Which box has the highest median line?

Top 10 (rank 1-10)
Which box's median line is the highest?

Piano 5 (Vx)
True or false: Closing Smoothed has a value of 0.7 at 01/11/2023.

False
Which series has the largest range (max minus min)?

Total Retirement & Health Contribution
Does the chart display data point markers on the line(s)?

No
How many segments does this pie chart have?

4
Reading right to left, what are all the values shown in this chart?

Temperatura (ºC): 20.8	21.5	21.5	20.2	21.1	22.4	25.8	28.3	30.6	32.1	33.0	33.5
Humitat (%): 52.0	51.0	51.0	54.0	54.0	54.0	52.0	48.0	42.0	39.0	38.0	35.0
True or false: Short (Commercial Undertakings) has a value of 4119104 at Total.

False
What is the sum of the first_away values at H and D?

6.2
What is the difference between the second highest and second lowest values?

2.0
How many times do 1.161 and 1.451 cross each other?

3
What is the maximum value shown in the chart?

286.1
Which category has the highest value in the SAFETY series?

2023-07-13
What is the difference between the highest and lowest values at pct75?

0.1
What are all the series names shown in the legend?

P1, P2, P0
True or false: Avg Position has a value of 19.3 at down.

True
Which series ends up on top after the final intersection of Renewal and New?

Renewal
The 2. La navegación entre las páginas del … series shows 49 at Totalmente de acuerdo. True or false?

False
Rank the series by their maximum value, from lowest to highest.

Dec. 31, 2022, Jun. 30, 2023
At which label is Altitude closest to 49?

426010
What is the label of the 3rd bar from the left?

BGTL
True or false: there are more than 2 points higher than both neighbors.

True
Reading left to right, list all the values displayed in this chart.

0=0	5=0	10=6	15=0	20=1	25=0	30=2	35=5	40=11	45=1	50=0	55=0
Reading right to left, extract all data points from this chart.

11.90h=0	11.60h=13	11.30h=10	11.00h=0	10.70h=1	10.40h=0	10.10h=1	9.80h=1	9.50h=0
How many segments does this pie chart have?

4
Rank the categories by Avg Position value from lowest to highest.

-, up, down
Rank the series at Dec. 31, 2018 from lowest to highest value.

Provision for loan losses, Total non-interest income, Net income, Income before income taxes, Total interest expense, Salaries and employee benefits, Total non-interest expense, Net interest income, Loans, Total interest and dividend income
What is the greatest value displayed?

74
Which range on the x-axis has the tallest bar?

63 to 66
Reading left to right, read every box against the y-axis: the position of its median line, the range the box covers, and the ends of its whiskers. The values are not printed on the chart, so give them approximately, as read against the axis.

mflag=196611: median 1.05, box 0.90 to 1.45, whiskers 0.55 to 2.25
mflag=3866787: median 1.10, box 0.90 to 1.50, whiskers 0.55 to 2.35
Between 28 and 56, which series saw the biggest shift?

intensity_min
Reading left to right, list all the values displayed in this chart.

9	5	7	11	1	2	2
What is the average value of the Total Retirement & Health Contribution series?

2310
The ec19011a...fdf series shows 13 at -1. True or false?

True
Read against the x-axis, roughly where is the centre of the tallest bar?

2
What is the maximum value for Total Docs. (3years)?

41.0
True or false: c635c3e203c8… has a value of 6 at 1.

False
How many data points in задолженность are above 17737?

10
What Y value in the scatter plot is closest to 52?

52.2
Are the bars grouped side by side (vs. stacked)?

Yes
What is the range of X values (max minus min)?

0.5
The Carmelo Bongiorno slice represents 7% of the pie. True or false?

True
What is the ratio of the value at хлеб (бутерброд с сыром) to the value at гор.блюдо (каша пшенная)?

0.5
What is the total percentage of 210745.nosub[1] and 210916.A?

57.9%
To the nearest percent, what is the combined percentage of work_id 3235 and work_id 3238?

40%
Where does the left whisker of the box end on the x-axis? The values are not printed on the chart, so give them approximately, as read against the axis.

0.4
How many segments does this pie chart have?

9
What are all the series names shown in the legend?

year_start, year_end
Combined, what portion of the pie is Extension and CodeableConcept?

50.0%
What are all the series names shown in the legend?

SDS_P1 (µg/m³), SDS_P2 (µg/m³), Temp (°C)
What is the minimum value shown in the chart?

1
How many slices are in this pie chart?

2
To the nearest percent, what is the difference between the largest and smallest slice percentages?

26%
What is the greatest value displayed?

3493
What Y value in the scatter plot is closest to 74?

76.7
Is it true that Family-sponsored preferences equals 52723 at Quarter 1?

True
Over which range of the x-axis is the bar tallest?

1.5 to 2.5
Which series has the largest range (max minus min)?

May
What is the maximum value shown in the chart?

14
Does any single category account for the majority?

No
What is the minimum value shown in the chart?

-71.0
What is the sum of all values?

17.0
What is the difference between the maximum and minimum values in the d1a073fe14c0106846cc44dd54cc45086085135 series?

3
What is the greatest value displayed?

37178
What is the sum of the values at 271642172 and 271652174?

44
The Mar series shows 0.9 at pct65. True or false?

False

________________________________________

From the start of the records through the line that contains "Rank the categories", inclusive, switch "segments" to "slices" and give those lines again with nothing else altered.

Which box has the highest median line?

Top 10 (rank 1-10)
Which box's median line is the highest?

Piano 5 (Vx)
True or false: Closing Smoothed has a value of 0.7 at 01/11/2023.

False
Which series has the largest range (max minus min)?

Total Retirement & Health Contribution
Does the chart display data point markers on the line(s)?

No
How many slices does this pie chart have?

4
Reading right to left, what are all the values shown in this chart?

Temperatura (ºC): 20.8	21.5	21.5	20.2	21.1	22.4	25.8	28.3	30.6	32.1	33.0	33.5
Humitat (%): 52.0	51.0	51.0	54.0	54.0	54.0	52.0	48.0	42.0	39.0	38.0	35.0
True or false: Short (Commercial Undertakings) has a value of 4119104 at Total.

False
What is the sum of the first_away values at H and D?

6.2
What is the difference between the second highest and second lowest values?

2.0
How many times do 1.161 and 1.451 cross each other?

3
What is the maximum value shown in the chart?

286.1
Which category has the highest value in the SAFETY series?

2023-07-13
What is the difference between the highest and lowest values at pct75?

0.1
What are all the series names shown in the legend?

P1, P2, P0
True or false: Avg Position has a value of 19.3 at down.

True
Which series ends up on top after the final intersection of Renewal and New?

Renewal
The 2. La navegación entre las páginas del … series shows 49 at Totalmente de acuerdo. True or false?

False
Rank the series by their maximum value, from lowest to highest.

Dec. 31, 2022, Jun. 30, 2023
At which label is Altitude closest to 49?

426010
What is the label of the 3rd bar from the left?

BGTL
True or false: there are more than 2 points higher than both neighbors.

True
Reading left to right, list all the values displayed in this chart.

0=0	5=0	10=6	15=0	20=1	25=0	30=2	35=5	40=11	45=1	50=0	55=0
Reading right to left, extract all data points from this chart.

11.90h=0	11.60h=13	11.30h=10	11.00h=0	10.70h=1	10.40h=0	10.10h=1	9.80h=1	9.50h=0
How many slices does this pie chart have?

4
Rank the categories by Avg Position value from lowest to highest.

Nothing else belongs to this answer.